Lead Faculty: David Mark Welch, Hilary Morrison

Other faculty: Mitchell Sogin

Our ability to sequence DNA extracted from a wide variety of sources allows us to detect and identify organisms that we cannot see or culture. We have become aware that most multicellular creatures exist in a symbiotic relationship with microorganisms--their microbiome. As well, we are now able to monitor the presence of both micro and macroorganisms using DNA shed into the environment (eDNA). In this course, the students will investigate the host-associated microbiomes of marine model animals from the MBL's Marine Resources Center and/or identify the macroorganisms present in an ecosystem based on eDNA. Students will be introduced to the fundamentals of sequence-based community analysis through a combination of lectures, group discussion, laboratory work, and computer exercises.

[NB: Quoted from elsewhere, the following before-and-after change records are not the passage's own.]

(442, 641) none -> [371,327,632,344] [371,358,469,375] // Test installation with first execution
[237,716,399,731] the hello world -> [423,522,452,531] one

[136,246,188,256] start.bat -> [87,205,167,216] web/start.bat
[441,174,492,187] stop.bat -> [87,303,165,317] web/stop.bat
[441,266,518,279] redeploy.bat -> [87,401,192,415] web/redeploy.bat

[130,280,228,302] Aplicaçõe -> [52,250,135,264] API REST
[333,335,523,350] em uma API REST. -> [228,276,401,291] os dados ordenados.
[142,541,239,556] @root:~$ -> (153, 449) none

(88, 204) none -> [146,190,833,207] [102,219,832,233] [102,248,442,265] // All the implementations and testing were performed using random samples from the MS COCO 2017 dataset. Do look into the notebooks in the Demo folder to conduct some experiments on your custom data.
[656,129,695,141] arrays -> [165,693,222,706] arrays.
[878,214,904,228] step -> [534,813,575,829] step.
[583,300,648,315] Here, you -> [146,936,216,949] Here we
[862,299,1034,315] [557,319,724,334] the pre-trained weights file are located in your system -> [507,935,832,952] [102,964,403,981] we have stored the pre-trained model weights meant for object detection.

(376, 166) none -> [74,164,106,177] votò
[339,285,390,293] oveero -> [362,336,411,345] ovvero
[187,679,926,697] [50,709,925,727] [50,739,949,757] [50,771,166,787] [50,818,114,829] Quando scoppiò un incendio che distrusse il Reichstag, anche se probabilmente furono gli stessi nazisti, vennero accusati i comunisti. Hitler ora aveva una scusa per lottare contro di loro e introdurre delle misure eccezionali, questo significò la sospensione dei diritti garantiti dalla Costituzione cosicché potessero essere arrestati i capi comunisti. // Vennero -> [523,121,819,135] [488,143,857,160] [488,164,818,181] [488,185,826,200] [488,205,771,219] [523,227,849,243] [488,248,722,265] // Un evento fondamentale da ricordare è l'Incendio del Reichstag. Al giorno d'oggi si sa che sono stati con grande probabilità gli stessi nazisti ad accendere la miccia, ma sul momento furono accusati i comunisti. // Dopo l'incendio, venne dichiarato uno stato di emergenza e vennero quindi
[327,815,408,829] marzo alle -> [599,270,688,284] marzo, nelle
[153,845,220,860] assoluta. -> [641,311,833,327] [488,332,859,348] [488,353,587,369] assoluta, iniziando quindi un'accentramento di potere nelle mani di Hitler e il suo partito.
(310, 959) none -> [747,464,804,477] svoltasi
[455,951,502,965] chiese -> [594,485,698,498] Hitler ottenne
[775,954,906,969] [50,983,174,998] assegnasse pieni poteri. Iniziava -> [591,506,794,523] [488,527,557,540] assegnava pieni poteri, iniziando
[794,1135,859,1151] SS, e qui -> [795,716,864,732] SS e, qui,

Students will design a sample collection scheme, collect environmental and host samples, record metadata, extract DNA, and construct sequencing libraries using the polymerase chain reaction. They will learn to use on-line bioinformatics tools for DNA sequence characterization and community composition analysis.

Lead Faculty: Carrie Albertin and Scott Bennett

This course will allow students to not only learn how CRISPR/Cas9 technology works, but to apply the technique in the lab to understand how it is used by research scientists to explore questions in basic biology, and the techniques implications for improving human health. Genome editing will be used to explore the development of the zebrafish, Danio rerio, a key species in biomedical research worldwide.  Students will manipulate genes involved in development to understand embryogenesis and organ formation, and how this research is directly connected to understanding human health and birth defects.  The course will also expose students to modern methods in microscopy. Finally, will also discuss the ethical implications of genome editing, an issue that is highly relevant to all members of society.